The compartments of bathing machines had no windows, as their purpose was assurance of privacy. They were notoriously dark inside. A writer in the Manchester Guardian of May 26, 1906 wondered why bathing machines never had a glass skylight in the roof to allow in a bit of light. [1]

The bathing machine would then be wheeled or slid down into the ocean. The most common forms of bathing machines had large wide wheels and were propelled in and out of the surf by a horse or a pair of horses with a driver. Less common were bathing machines pushed in and out of the water by human power.

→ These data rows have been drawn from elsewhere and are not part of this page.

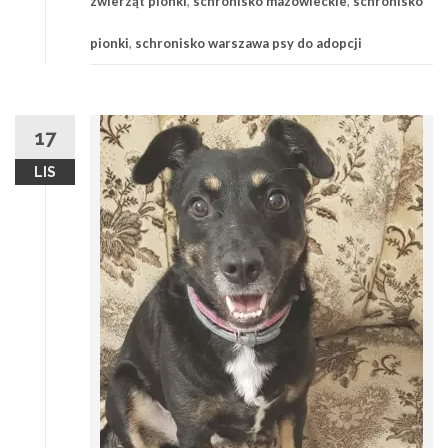
zwierząt pionki
,
schronisko mazowieckie
,
schronisko
pionki
,
schronisko warszawa psy do adopcji
17
LIS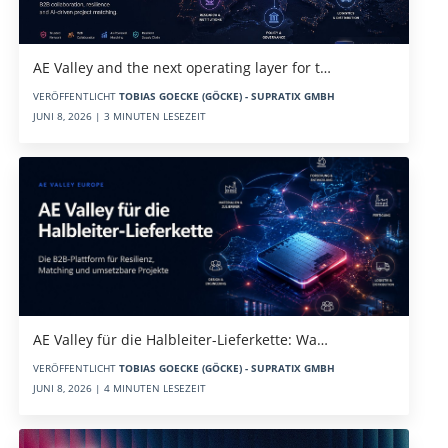
AE Valley and the next operating layer for t…
VERÖFFENTLICHT
TOBIAS GOECKE (GÖCKE) - SUPRATIX GMBH
JUNI 8, 2026 | 3 MINUTEN LESEZEIT
AE Valley für die Halbleiter-Lieferkette: Wa…
VERÖFFENTLICHT
TOBIAS GOECKE (GÖCKE) - SUPRATIX GMBH
JUNI 8, 2026 | 4 MINUTEN LESEZEIT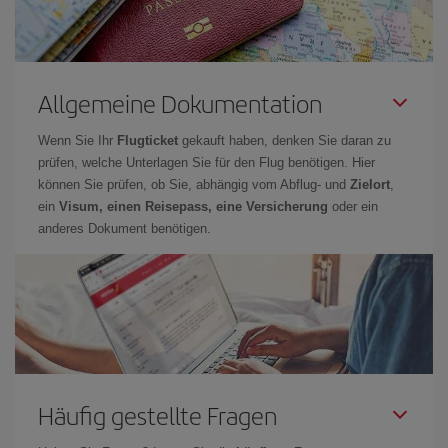
Allgemeine Dokumentation
Wenn Sie Ihr
Flugticket
gekauft haben, denken Sie daran zu
prüfen, welche Unterlagen Sie für den Flug benötigen. Hier
können Sie prüfen, ob Sie, abhängig vom Abflug- und
Zielort
,
ein
Visum, einen Reisepass, eine Versicherung
oder ein
anderes Dokument benötigen.
Häufig gestellte Fragen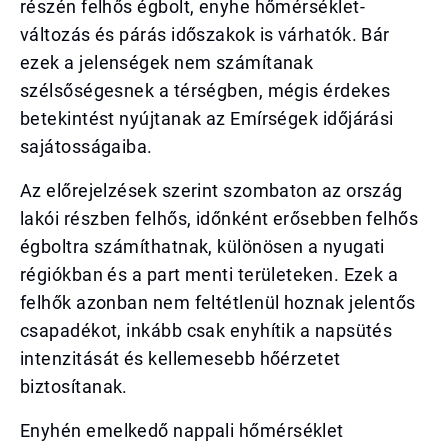
részén felhős égbolt, enyhe hőmérséklet-
változás és párás időszakok is várhatók. Bár
ezek a jelenségek nem számítanak
szélsőségesnek a térségben, mégis érdekes
betekintést nyújtanak az Emírségek időjárási
sajátosságaiba.
Az előrejelzések szerint szombaton az ország
lakói részben felhős, időnként erősebben felhős
égboltra számíthatnak, különösen a nyugati
régiókban és a part menti területeken. Ezek a
felhők azonban nem feltétlenül hoznak jelentős
csapadékot, inkább csak enyhítik a napsütés
intenzitását és kellemesebb hőérzetet
biztosítanak.
Enyhén emelkedő nappali hőmérséklet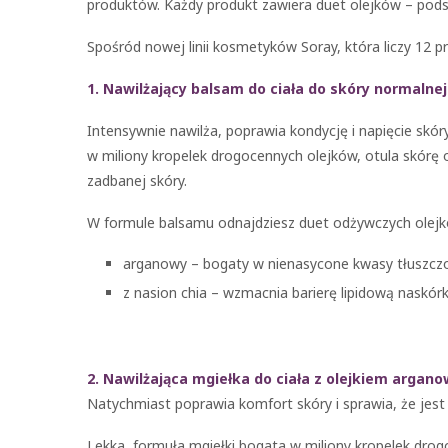
produktów. Każdy produkt zawiera duet olejków – pods
Spośród nowej linii kosmetyków Soray, która liczy 12 
1. Nawilżający balsam do ciała do skóry normalne
Intensywnie nawilża, poprawia kondycję i napięcie skó
w miliony kropelek drogocennych olejków, otula skórę
zadbanej skóry.
W formule balsamu odnajdziesz duet odżywczych olejk
arganowy – bogaty w nienasycone kwasy tłuszczo
z nasion chia – wzmacnia barierę lipidową naskórk
2. Nawilżająca mgiełka do ciała z olejkiem argano
Natychmiast poprawia komfort skóry i sprawia, że jest
Lekka formuła mgiełki bogata w miliony kropelek drog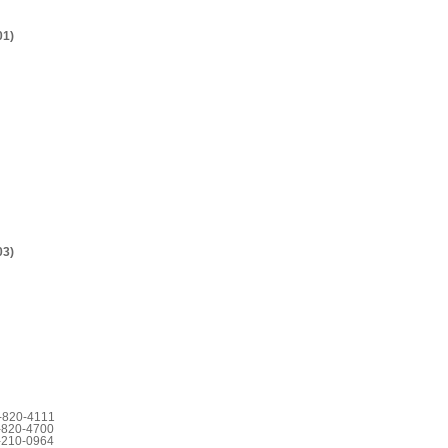
1)
3)
0-4111
0-4700
0-0964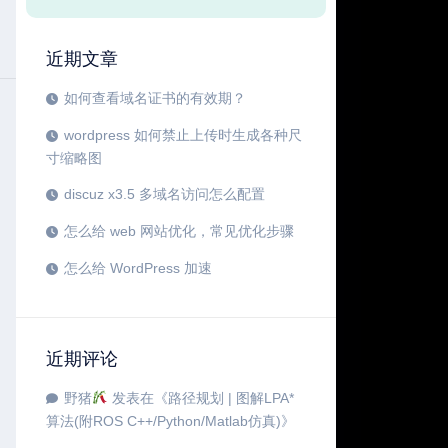
近期文章
如何查看域名证书的有效期？
wordpress 如何禁止上传时生成各种尺
寸缩略图
discuz x3.5 多域名访问怎么配置
怎么给 web 网站优化，常见优化步骤
怎么给 WordPress 加速
近期评论
野猪
发表在《
路径规划 | 图解LPA*
算法(附ROS C++/Python/Matlab仿真)
》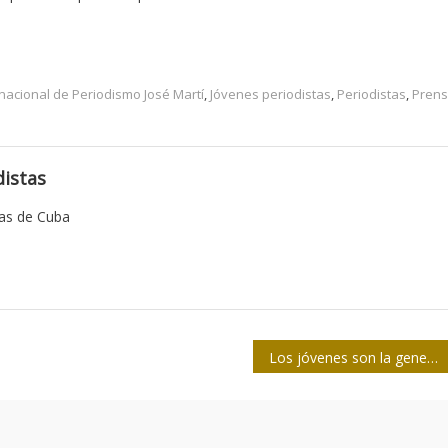
ernacional de Periodismo José Martí
,
Jóvenes periodistas
,
Periodistas
,
Pren
istas
tas de Cuba
Los jóvenes son la generación que proyecta el futuro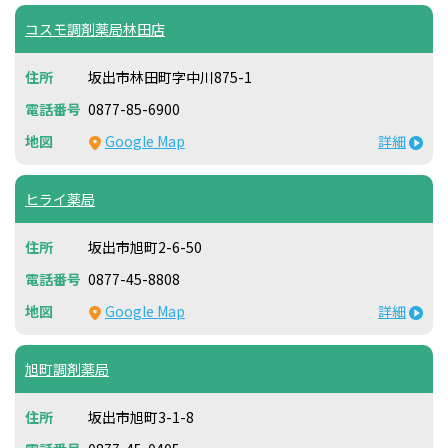
コスモ調剤薬局林田店
坂出市林田町字中川875-1
0877-85-6900
Google Map
詳細
ヒライ薬局
坂出市旭町2-6-50
0877-45-8808
Google Map
詳細
旭町調剤薬局
坂出市旭町3-1-8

Some very popular resorts had wooden rails put out into the water for the wheels to roll on; a few had their bathing machines pulled in and out by attached cables propelled by a steam engine.

Once in the water, the occupants would debark from the machine out the sea side down steps into the water. (Many bathing machines had doors at front and at back; those with only one door would either be backed down into the sea or need to be turned around in the trip.) It was considered essential that the water be entered in such a manner that the machine blocked any view of the bather from the shore. Some machines were equipped with a sort of canvas tent which could be lowered from the seaside door, sometimes capable of being lowered to the level of the water, giving the bather an area in the water with greater assurance of privacy.

Presumably some such bathing machine arrangements granted enough privacy that bathers could bathe nude, but if this was done it seems not to be generally mentioned in contemporary accounts.

Mention should be made of the practice at some resorts to employ a person called a "dipper". This would be a large strong person of the same gender as the bather who would assist the bather going into and out of the sea. Some dippers were said to rather roughly push the bathers into the water, then yank them out, but this was considered part of the ocean bathing experience.

Bathing machines would often be equipped with a small flag which could be raised by the bather as a signal to the driver that they were ready to return to shore.

History of the Bathing Machine

According to some sources, the bathing machine was first developed about 1750 by one Benjamin Beale at the resort town of Margate, Kent. Other sources say they did not come into common use until some decades later. However, in the Scarborough Public Library there is an engraving by John Setterington dated 1736 which shows people bathing and appears to be the first recorded evidence for the use of bathing machines.

Bathing machines were most common in the United Kingdom and parts of the British Empire with a sizable British population, but were also used at beaches in France, Germany, the United States, and some other nations.

Legal segregation of bathing areas in Britain ended in 1901, and use of the bathing machine declined fairly rapidly thereafter. By the start of the 1920s bathing machines were almost extinct, even on beach resorts catering to an older clientele.